24/10/2017

Cleveland anti-slavery network

A new anti-slavery network is being established in Cleveland by Police and Crime Commissioner Barry Coppinger.

A ground breaking new Anti-Slavery Network, to launch later this year, will help Cleveland Police and partner agencies work collaboratively to eradicate modern slavery in all its forms.

PCC Coppinger said: “Nationally there is evidence that multi-agency Anti-Slavery Networks have a positive impact on combatting and preventing modern slavery and human trafficking and having such a network in place is recognised as good practice.

“Aligning with our Police and Crime Plan, the establishment of an Anti-Slavery Network will help the Force and stakeholders work collectively and collaboratively to prevent, identify, disrupt and eradicate modern slavery in all its forms and will result in Cleveland being a safer and happier place to live.”

Work to establish the network comes on the back of other great strides being made in the region, including a recent ‘Hope for justice’ modern day slavery training course for police officers and partner agencies. The course was attended by almost 200 frontline police officers, senior detectives and staff from partner originations.

Mr Coppinger added: “Tackling modern day slavery is not just about police officers, we must all come together as a community if we are to make a real difference. That is what we are doing in Cleveland and that is what I will continue to work for both regionally and nationally.”

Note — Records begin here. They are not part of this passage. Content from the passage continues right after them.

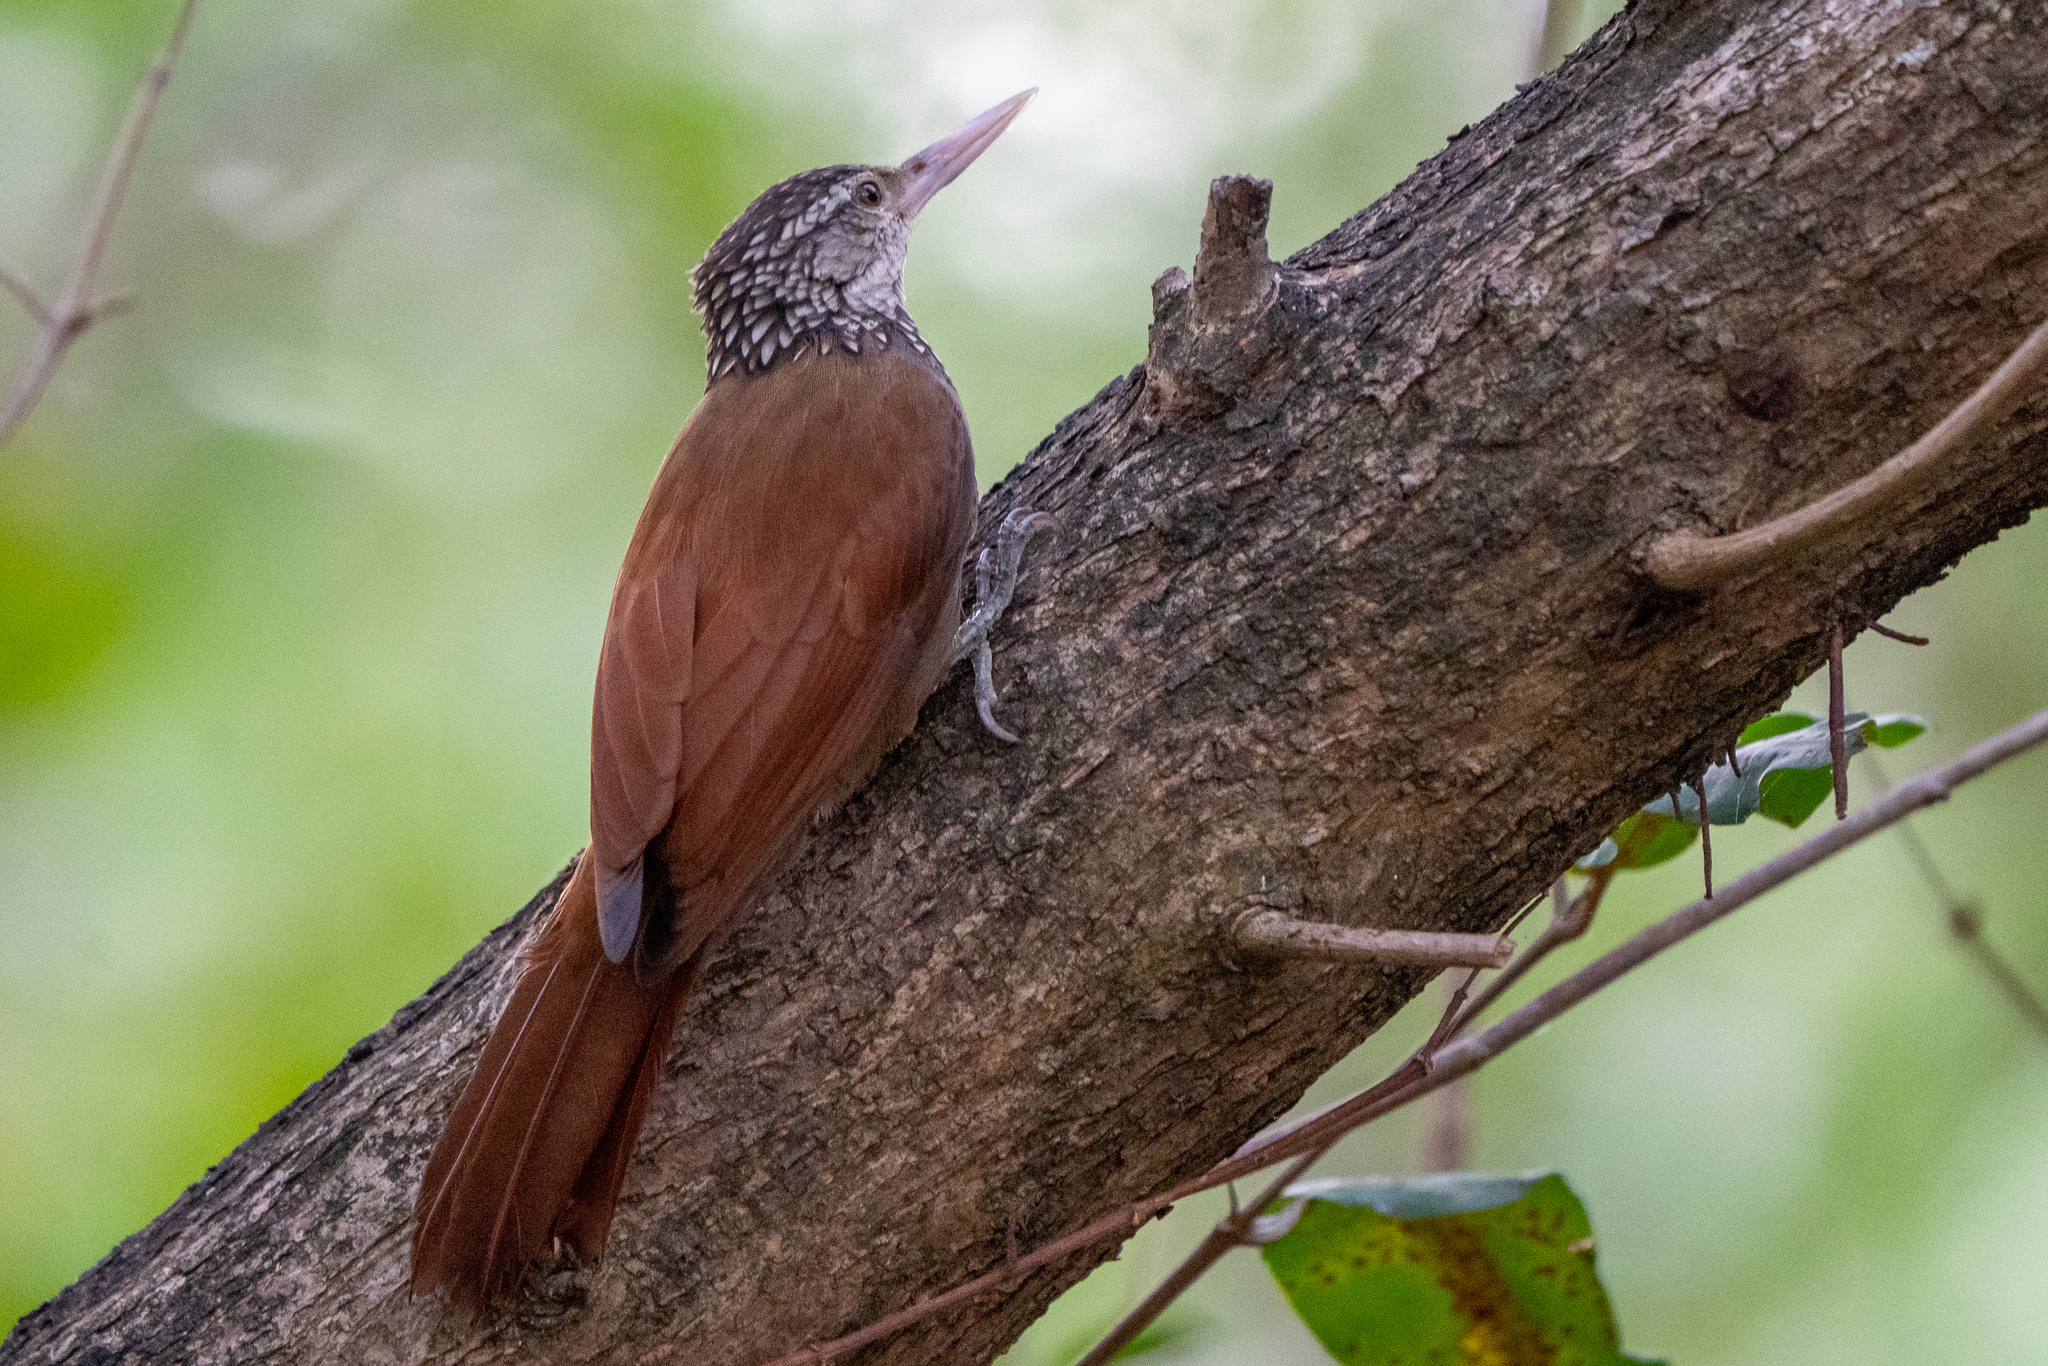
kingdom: Animalia
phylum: Chordata
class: Aves
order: Passeriformes
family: Furnariidae
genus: Xiphorhynchus
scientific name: Xiphorhynchus picus
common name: Straight-billed woodcreeper
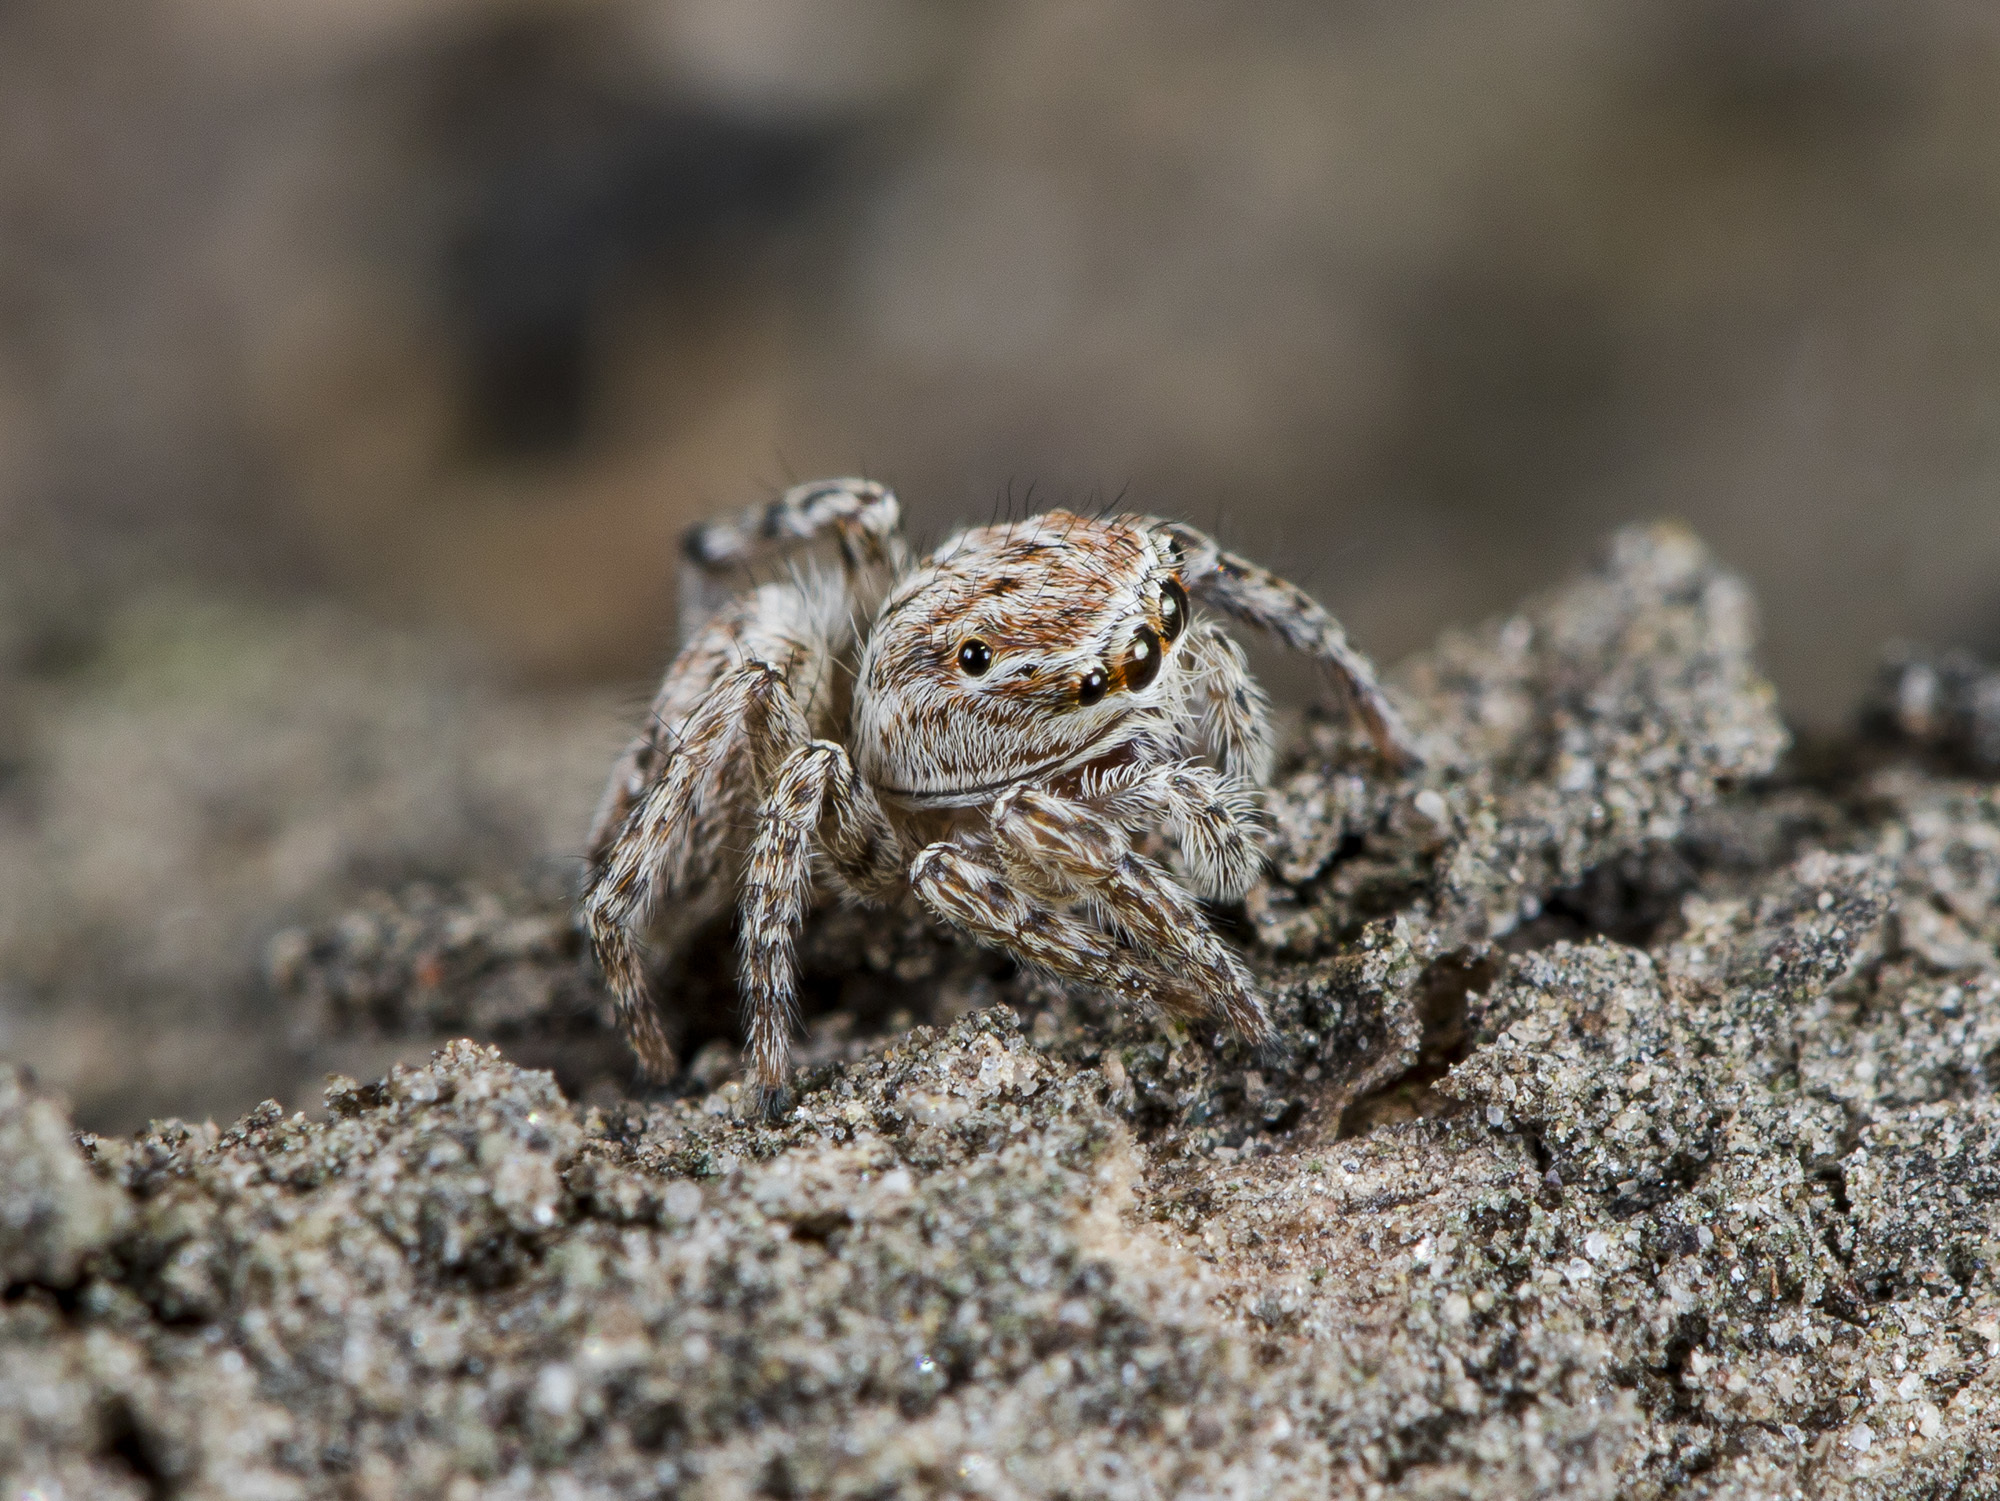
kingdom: Animalia
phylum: Arthropoda
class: Arachnida
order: Araneae
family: Salticidae
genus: Attulus
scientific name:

This week also sees the publication of a national report into the issue of modern day slavery by Her Majesty’s Inspectorate of Constabulary and Fire and Rescue Services (HMICFRS).

Cleveland Police Assistant Chief Constable Adrian Roberts said: “The HMICFRS report published today relates to an assessment in 2016 and it is fair to say that a great deal of work has been done since then to develop our understanding of this type of crime, our response to it, and most importantly our ability to protect some of the most vulnerable people in our communities.

“Our region was the first to employ a Regional Co-ordinator dedicated to Modern Slavery and Human Trafficking as part of a National Police Transformation Unit initiative and we have a new detective post within the Vulnerability Unit to focus on all forms of Modern Slavery, Human Trafficking and Child Sexual Exploitation.”

“We have been part of work, coordinated both locally and regionally, to improve our understanding of this issue and develop our responses to it. Although we still have much work to do, we have also made significant progress and I’d like to thank our Police and Crime Commissioner for leading the way in bringing our communities together to work with police on these important issues.”